Physical Protection:

Physical Protection:

Copyright(c), 1990, 1995 Fred Cohen - All Rights Reserved

Physical protection is based on keeping vital equipment and data physically separated from potential attackers, and as such is a form of fault avoidance. Without any physical protection, other types of protection are rarely effective against attackers. For example, any amount of coding is useless if the attacker can watch the original message as it is entered into the system. There are two important aspects to physical protection; prevention and detection. In many cases, detection of an attack may be sufficient to minimize its effect. For example, detection can be used to trigger the destruction or alteration of sensitive data to render it useless. Detection can also be used to locate attackers and the methods by which they attack, and thus may lead to improved defenses.

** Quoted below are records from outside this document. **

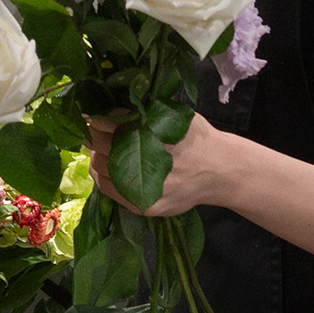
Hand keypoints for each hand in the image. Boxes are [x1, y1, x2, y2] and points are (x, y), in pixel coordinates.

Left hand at [86, 112, 228, 216]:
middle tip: (91, 131)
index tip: (91, 116)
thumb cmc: (198, 138)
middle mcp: (151, 158)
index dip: (98, 119)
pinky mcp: (147, 205)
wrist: (222, 171)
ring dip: (96, 156)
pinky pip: (110, 190)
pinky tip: (101, 168)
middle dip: (93, 136)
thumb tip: (111, 108)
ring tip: (98, 149)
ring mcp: (148, 185)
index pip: (113, 122)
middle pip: (104, 145)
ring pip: (103, 168)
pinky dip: (101, 177)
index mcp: (157, 131)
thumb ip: (147, 111)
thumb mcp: (177, 115)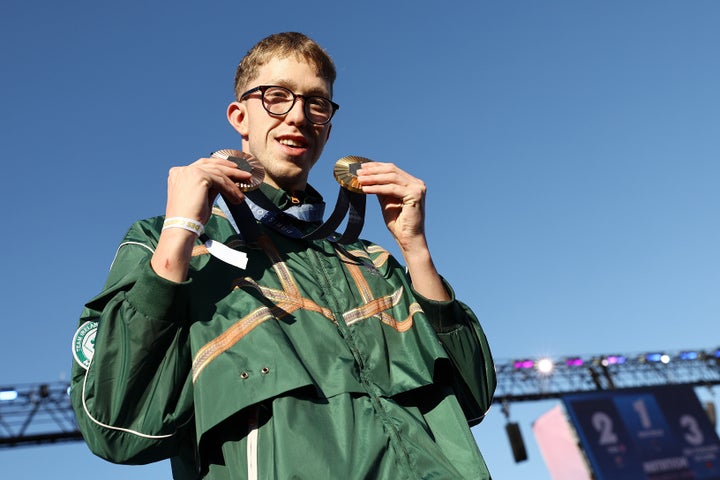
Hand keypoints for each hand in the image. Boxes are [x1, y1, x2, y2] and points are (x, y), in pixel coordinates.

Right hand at [152, 157, 251, 281]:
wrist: (182, 226)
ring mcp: (190, 171)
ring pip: (218, 173)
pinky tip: (237, 197)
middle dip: (230, 169)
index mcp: (179, 173)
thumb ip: (210, 186)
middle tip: (244, 175)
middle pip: (211, 164)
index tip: (232, 170)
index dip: (219, 166)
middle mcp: (183, 170)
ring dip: (233, 182)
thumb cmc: (190, 217)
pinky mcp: (199, 177)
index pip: (202, 165)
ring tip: (244, 190)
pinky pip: (220, 181)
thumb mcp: (201, 197)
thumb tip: (224, 182)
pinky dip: (231, 189)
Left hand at [356, 162, 426, 250]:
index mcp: (412, 183)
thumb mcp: (386, 201)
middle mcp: (417, 184)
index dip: (376, 166)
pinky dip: (377, 188)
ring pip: (391, 177)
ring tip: (359, 180)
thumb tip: (367, 177)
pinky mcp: (415, 195)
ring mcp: (418, 189)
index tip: (361, 167)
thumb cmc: (398, 223)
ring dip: (373, 178)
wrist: (408, 239)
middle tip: (358, 172)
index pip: (392, 169)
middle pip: (392, 171)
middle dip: (373, 171)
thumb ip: (381, 189)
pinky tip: (366, 189)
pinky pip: (392, 188)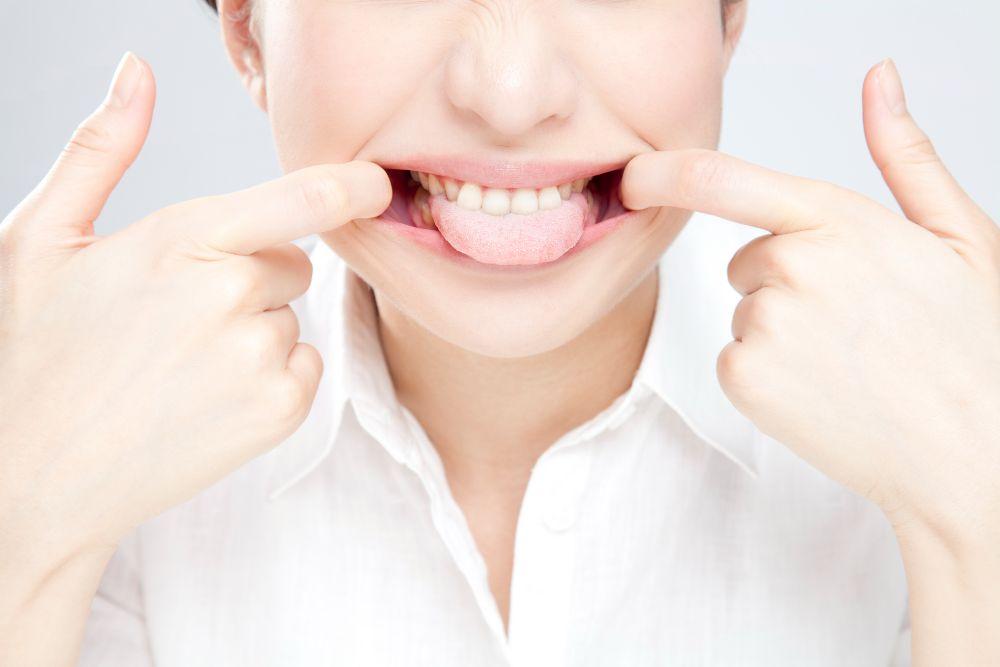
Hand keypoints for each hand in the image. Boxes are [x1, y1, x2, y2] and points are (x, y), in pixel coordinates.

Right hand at [0, 53, 391, 571]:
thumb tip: (137, 72)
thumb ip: (101, 148)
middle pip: (292, 261)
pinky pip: (308, 366)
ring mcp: (258, 358)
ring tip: (184, 362)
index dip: (351, 186)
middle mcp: (230, 294)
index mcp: (181, 238)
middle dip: (251, 275)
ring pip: (294, 316)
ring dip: (256, 330)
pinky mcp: (279, 412)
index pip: (301, 197)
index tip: (378, 183)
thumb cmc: (34, 352)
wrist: (33, 475)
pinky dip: (274, 376)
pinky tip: (210, 394)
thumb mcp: (43, 238)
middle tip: (179, 314)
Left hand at [620, 58, 999, 544]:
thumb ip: (904, 154)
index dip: (664, 173)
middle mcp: (793, 266)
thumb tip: (879, 79)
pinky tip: (824, 391)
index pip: (723, 180)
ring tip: (848, 361)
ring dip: (781, 332)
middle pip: (746, 261)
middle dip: (784, 282)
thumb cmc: (971, 344)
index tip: (633, 177)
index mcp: (840, 221)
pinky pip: (735, 359)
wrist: (971, 451)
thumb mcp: (957, 235)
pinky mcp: (745, 379)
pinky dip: (767, 376)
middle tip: (852, 321)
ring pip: (745, 313)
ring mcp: (765, 325)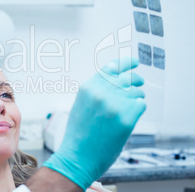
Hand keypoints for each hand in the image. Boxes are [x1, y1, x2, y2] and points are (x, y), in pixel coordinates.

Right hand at [43, 57, 145, 189]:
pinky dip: (139, 109)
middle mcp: (101, 92)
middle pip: (127, 78)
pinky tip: (131, 117)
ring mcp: (114, 105)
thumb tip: (115, 80)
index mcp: (88, 87)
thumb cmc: (79, 133)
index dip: (125, 62)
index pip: (111, 67)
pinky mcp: (126, 118)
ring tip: (131, 106)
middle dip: (136, 79)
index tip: (134, 62)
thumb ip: (96, 90)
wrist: (78, 156)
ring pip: (136, 92)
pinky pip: (141, 105)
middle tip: (139, 82)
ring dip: (137, 97)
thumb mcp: (81, 104)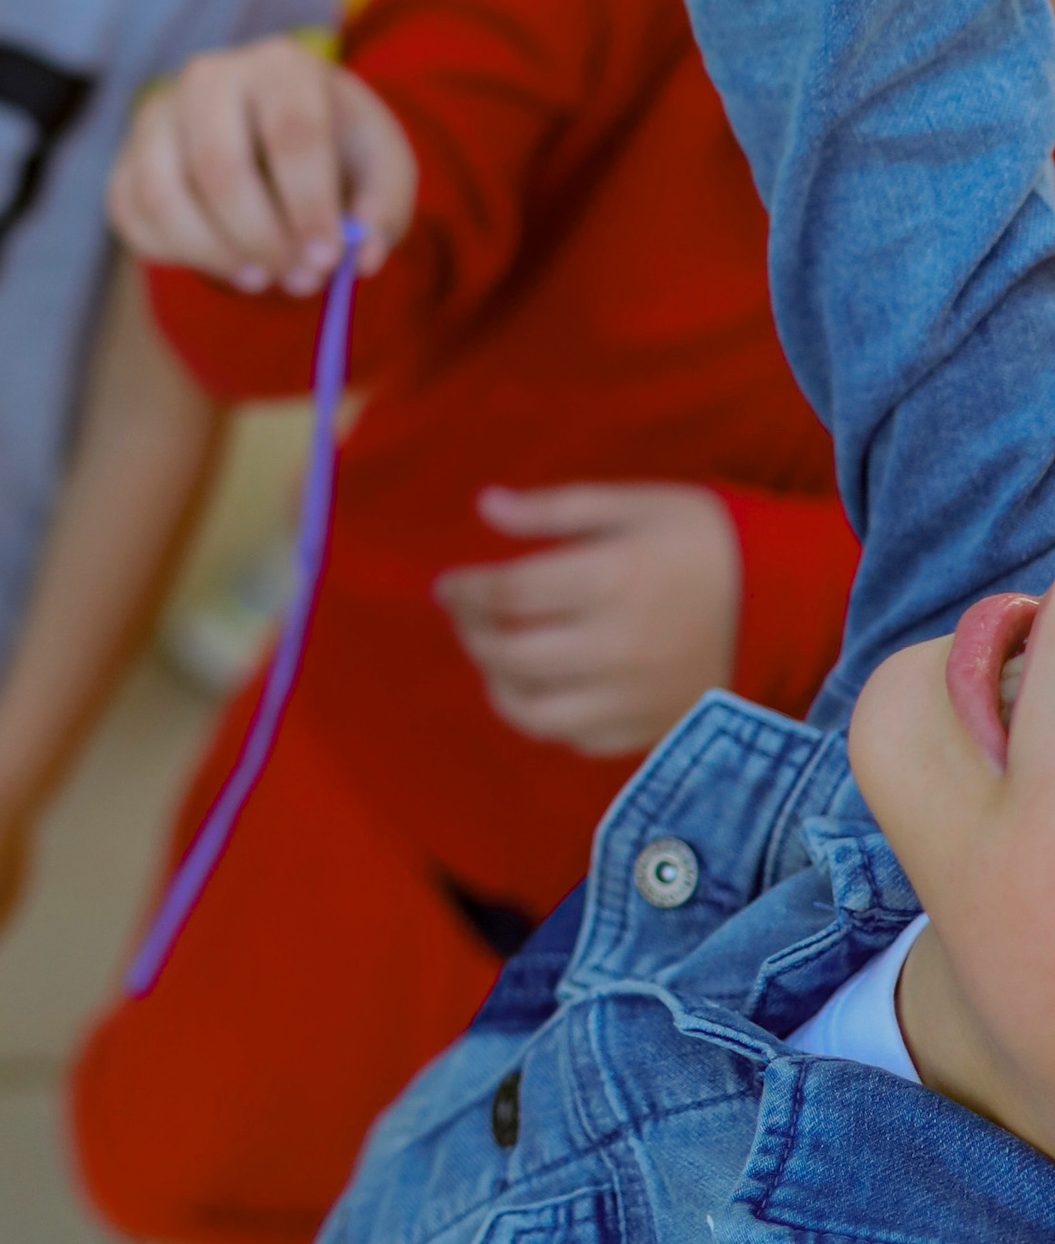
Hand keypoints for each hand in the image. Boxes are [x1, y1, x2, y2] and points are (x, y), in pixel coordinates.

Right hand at [109, 38, 415, 291]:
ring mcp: (158, 114)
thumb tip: (364, 256)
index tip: (327, 259)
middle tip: (297, 278)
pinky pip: (136, 217)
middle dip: (261, 238)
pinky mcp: (128, 158)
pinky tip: (226, 261)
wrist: (279, 135)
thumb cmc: (336, 149)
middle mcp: (210, 78)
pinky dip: (179, 256)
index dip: (308, 203)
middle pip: (219, 166)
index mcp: (282, 66)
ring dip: (216, 254)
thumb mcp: (381, 169)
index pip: (290, 133)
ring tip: (261, 277)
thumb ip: (383, 210)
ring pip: (164, 196)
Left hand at [434, 481, 742, 759]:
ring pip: (533, 711)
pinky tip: (541, 688)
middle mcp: (615, 647)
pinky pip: (576, 739)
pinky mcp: (652, 730)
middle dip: (472, 634)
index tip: (447, 585)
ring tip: (494, 655)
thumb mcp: (637, 504)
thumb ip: (557, 508)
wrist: (797, 603)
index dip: (464, 591)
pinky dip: (545, 718)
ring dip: (498, 683)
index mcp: (611, 580)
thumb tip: (486, 507)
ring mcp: (634, 698)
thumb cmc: (711, 540)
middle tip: (465, 616)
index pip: (506, 595)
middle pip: (509, 655)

There are many techniques in use to prevent attackers from entering secure areas. Identification badges, photographs, finger prints, retinal scans, palm prints, voice prints, and many other techniques are commonly used. Authentication can be based on anything a person is, has, knows, and/or can do. Unusual entry points must be protected from intrusions since attackers don't always use the doors designed for entry and exit. Heat, light, sound, and pressure alarms are typically used to detect attacks, while electric fences, thick walls, underground bunkers, and special doors and windows are typically used to keep illicit entry to a minimum.

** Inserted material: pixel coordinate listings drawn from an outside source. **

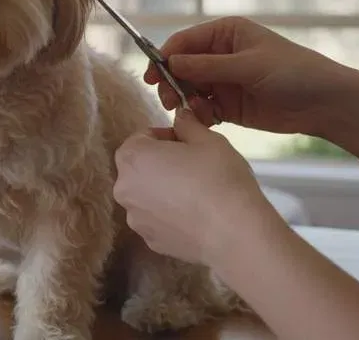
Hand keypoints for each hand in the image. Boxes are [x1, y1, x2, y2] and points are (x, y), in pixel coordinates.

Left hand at [113, 110, 273, 264]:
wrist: (234, 233)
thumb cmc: (218, 178)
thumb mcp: (208, 139)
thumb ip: (187, 124)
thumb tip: (180, 116)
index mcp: (131, 157)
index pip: (142, 138)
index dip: (167, 138)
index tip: (189, 145)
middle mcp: (123, 189)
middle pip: (140, 168)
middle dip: (162, 164)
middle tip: (194, 168)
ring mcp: (136, 219)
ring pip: (147, 196)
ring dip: (164, 191)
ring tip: (196, 195)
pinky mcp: (151, 242)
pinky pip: (157, 220)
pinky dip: (171, 216)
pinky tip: (196, 216)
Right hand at [144, 16, 358, 137]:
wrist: (325, 103)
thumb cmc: (292, 72)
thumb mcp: (248, 65)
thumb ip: (208, 66)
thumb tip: (171, 62)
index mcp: (226, 34)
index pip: (185, 42)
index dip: (166, 57)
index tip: (153, 76)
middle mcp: (221, 55)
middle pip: (182, 68)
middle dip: (173, 83)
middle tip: (169, 100)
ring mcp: (225, 81)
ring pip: (190, 90)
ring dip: (186, 101)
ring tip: (193, 112)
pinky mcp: (230, 106)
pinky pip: (204, 109)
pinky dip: (200, 115)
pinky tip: (208, 120)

Physical protection is also used to keep data from inadvertently being released. This problem is profound because the state of the art permits almost any electromagnetic signal or vibration to be picked up at a great distance. Ultra sensitive acoustic equipment is widely used in both the industrial and military areas. Bugging a telephone picks up computer interactions as well as verbal ones. On a national security level, this problem is very bad. Once an attacker has secret information, keeping it from being exploited is next to impossible. Physical protection must concentrate on keeping the attacker from attaining access to the information in the first place.

In order to repair a computer, physical access to the hardware is usually necessary. Special programs requiring access to the full machine are often used to diagnose problems. With this access, a knowledgeable repairman can easily attain any information on the system. This is often avoided by removing sensitive information from the machine before maintenance is done, and destroying data before throwing away old equipment (paper shredding applied to electronics).

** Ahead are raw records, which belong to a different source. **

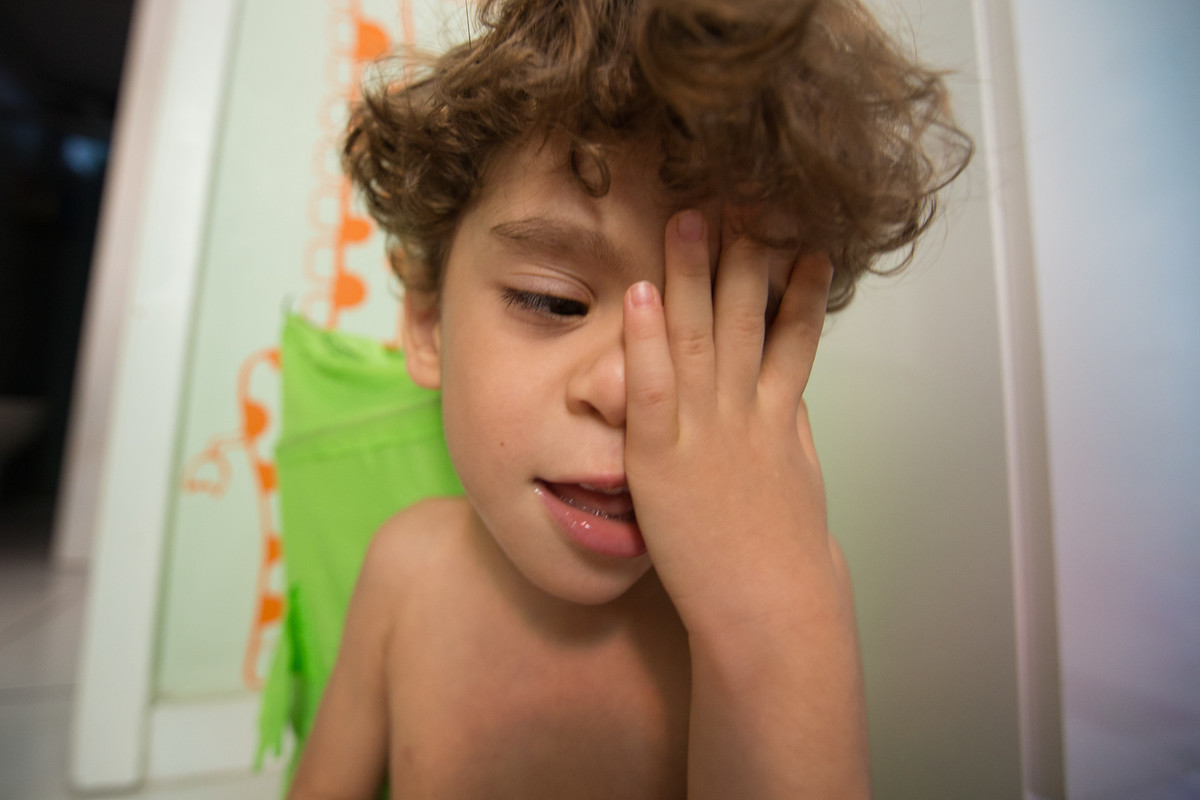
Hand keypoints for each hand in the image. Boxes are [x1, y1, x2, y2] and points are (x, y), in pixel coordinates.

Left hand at [623, 207, 839, 635]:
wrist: (772, 613)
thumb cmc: (785, 557)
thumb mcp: (798, 481)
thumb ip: (789, 429)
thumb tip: (788, 390)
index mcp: (778, 418)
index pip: (792, 332)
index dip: (793, 279)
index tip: (797, 233)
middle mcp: (746, 414)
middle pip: (747, 317)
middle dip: (744, 252)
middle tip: (744, 193)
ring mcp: (706, 434)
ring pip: (702, 338)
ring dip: (694, 275)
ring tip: (689, 217)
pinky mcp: (661, 462)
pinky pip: (652, 390)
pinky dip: (647, 341)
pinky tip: (642, 295)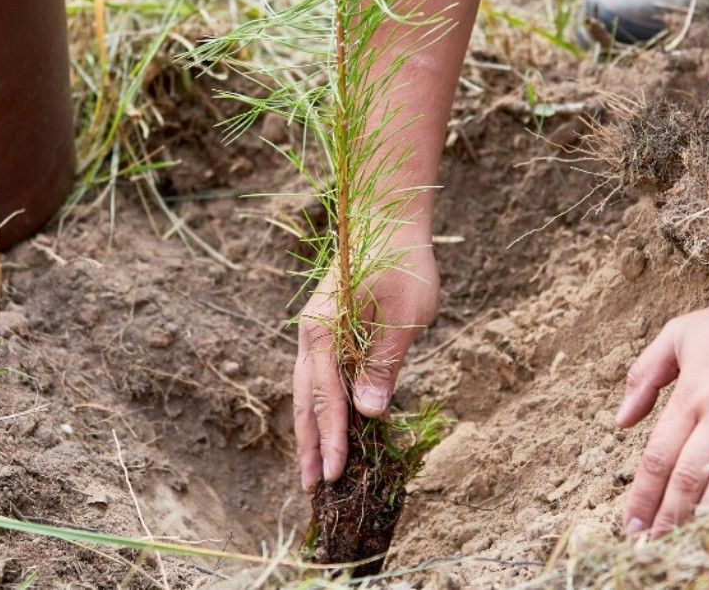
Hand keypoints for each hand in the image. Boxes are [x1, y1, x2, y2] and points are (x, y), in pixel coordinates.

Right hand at [293, 224, 438, 491]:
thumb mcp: (404, 314)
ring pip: (306, 393)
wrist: (385, 217)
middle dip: (310, 447)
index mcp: (324, 332)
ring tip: (312, 470)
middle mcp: (311, 336)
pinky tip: (327, 428)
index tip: (334, 477)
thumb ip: (384, 363)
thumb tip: (369, 413)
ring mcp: (316, 333)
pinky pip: (318, 378)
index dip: (332, 441)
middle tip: (311, 490)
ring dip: (310, 432)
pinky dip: (320, 408)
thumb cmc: (401, 261)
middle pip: (305, 402)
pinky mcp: (326, 331)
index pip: (327, 399)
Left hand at [618, 287, 708, 537]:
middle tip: (655, 546)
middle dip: (670, 517)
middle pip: (691, 478)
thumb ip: (643, 376)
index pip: (659, 457)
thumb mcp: (678, 335)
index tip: (631, 524)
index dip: (643, 496)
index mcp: (692, 393)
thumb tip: (620, 420)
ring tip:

A typical example where physical protection may be important is the power lines to and from a computer installation. Since many terminals cause RF noise on the power lines reflecting the data being entered, it may be possible, with the right equipment, to observe communications. Telephone taps on dial-in lines can be used to accomplish the same goal. Many government installations go as far as placing sensitive equipment and data in metal enclosed vacuum sealed vaults so that no radio frequency noise or acoustic information can be extracted from the outside. Recent results [vanEck85] have shown that emanations from standard terminals can be picked up as far as 1000 meters away with equipment costing under $250. Without some sort of protection from this sort of attack, secrecy clearly can not be maintained.

Any physical protection system can be violated, and any violation technique can be prevented. We are therefore in the position of playing an ongoing game wherein the objective is to make the cost of attack larger than its benefits, and the cost of defense less than the losses without it.